By no means are these `tales of doom` intended to deter prospective investors from the housing market. It is merely a suggestion that it should be entered into cautiously, sensibly and with the foreknowledge that the market has a habit of changing in a moment.

When you are choosing a property be clear about calculating all expenses, including projected rental or resale value. Commonly, tenants are charged around 125% of the mortgage payments as this ensures a little profit for the investor each month. If the amount calculated seems apt for the area you are considering it suggests the investment is sound with a good chance of making money. It is vital that you have those oh-so-elusive savings in place in order to cover any periods in which the property might be empty; a fine example of a time when assets will not be enough to carry you through.

Do not be tempted to spend thousands turning an investment property into your dream home. Remember it has to be for a tenant, not for you. Pouring even more money into already expensive assets has the potential to leave you dangerously short. Once a property has begun to make substantial money, you can think about possibly investing again. Rushing head first into building a portfolio might lead to lots of assets, but not much cash.

If you do encounter problems
One way to increase cash flow is to consider if you truly need all of the assets you own. Are there any you are prepared to part with? A holiday home? Expensive jewellery? A second car? Relinquishing assets such as these can release cash to support you through the hard times of property investment. Good old-fashioned savings are uncomplicated and ideal for emergencies.

Borrowing money is of course an option, but you must be careful about whether the loan is secured or unsecured. With loans you are really taking on more debt so it should not be entered into lightly.
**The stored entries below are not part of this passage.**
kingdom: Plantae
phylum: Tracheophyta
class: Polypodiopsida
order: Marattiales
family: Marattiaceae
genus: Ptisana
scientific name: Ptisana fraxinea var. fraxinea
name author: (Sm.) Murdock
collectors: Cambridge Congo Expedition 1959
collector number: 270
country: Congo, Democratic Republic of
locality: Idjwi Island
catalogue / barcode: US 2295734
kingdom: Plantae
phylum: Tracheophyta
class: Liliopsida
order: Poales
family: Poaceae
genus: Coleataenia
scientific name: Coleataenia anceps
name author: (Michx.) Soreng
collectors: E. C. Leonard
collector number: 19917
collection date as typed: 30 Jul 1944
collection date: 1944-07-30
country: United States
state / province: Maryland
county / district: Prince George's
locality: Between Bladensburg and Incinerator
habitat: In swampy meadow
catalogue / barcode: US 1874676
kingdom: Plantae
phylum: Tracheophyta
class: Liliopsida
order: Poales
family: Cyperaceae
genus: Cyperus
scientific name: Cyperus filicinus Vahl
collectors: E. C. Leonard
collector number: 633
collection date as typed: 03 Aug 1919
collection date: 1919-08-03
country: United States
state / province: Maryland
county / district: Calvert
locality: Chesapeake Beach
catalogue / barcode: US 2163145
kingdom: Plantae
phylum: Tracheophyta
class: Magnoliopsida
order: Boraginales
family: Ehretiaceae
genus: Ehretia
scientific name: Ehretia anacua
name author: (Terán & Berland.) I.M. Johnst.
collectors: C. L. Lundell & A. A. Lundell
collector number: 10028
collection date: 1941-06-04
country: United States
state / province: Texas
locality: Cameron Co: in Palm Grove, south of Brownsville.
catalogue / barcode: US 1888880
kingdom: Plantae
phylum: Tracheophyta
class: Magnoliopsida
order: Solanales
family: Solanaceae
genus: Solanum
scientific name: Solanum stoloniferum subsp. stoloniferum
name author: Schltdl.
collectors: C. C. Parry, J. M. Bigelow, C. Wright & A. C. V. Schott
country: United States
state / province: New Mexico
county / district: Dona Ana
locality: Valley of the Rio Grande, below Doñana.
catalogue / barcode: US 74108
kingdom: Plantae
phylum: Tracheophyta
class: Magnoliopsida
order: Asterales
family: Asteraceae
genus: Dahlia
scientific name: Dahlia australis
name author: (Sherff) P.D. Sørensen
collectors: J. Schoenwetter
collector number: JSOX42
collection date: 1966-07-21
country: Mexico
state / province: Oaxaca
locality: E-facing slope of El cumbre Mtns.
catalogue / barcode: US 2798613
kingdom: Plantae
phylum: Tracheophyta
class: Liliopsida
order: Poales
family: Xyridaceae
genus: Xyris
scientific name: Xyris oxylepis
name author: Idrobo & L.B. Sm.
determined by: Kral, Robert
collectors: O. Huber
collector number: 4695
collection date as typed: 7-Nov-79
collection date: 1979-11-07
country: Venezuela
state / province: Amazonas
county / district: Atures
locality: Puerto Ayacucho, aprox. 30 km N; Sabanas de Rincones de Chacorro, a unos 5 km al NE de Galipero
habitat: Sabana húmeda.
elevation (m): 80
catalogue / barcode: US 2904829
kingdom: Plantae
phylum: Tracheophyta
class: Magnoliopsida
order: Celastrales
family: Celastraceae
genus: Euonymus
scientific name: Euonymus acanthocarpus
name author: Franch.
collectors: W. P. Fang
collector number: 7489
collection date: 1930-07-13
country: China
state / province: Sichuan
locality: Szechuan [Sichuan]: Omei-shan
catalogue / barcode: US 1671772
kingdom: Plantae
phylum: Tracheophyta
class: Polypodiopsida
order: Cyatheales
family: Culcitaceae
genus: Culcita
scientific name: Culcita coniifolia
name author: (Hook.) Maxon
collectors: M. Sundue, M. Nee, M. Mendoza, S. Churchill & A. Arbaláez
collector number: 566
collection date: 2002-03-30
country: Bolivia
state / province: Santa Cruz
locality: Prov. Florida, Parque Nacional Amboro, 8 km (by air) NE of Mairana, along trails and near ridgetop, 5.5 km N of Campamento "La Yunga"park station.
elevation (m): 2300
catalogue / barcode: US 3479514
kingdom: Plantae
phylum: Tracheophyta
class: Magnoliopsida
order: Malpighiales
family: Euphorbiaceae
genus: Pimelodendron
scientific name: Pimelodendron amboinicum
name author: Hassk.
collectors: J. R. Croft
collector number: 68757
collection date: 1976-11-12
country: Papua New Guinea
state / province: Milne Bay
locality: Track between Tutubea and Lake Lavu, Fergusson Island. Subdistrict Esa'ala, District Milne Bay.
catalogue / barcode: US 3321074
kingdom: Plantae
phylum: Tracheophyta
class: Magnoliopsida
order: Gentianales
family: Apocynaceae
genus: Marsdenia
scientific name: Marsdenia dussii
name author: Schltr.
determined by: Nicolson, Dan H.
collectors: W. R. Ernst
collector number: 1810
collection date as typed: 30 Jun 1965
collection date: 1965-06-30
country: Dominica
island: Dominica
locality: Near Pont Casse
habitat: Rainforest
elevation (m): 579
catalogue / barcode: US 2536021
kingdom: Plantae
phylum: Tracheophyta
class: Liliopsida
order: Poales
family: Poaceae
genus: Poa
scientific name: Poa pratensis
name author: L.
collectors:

With property, equity loans are possibilities yet this negates the inheritance aspect of these types of assets.

There is the option of insolvency through bankruptcy. The stigma once attached to bankruptcy is no longer there as it is now seen as a viable option for those in financial dire straits. There are overheads of course, as it is a court procedure and there is the possibility of losing assets and cash through the ruling. Following will explain whether you will be entitled to keep any belongings or an allowance of sorts. It will not be for all, but if the idea of a fresh start appeals it might be the best option. The best thing to do in all cases is prioritise your money do not continue to accrue assets whilst you owe money elsewhere or you could end up in more trouble than your investment is worth.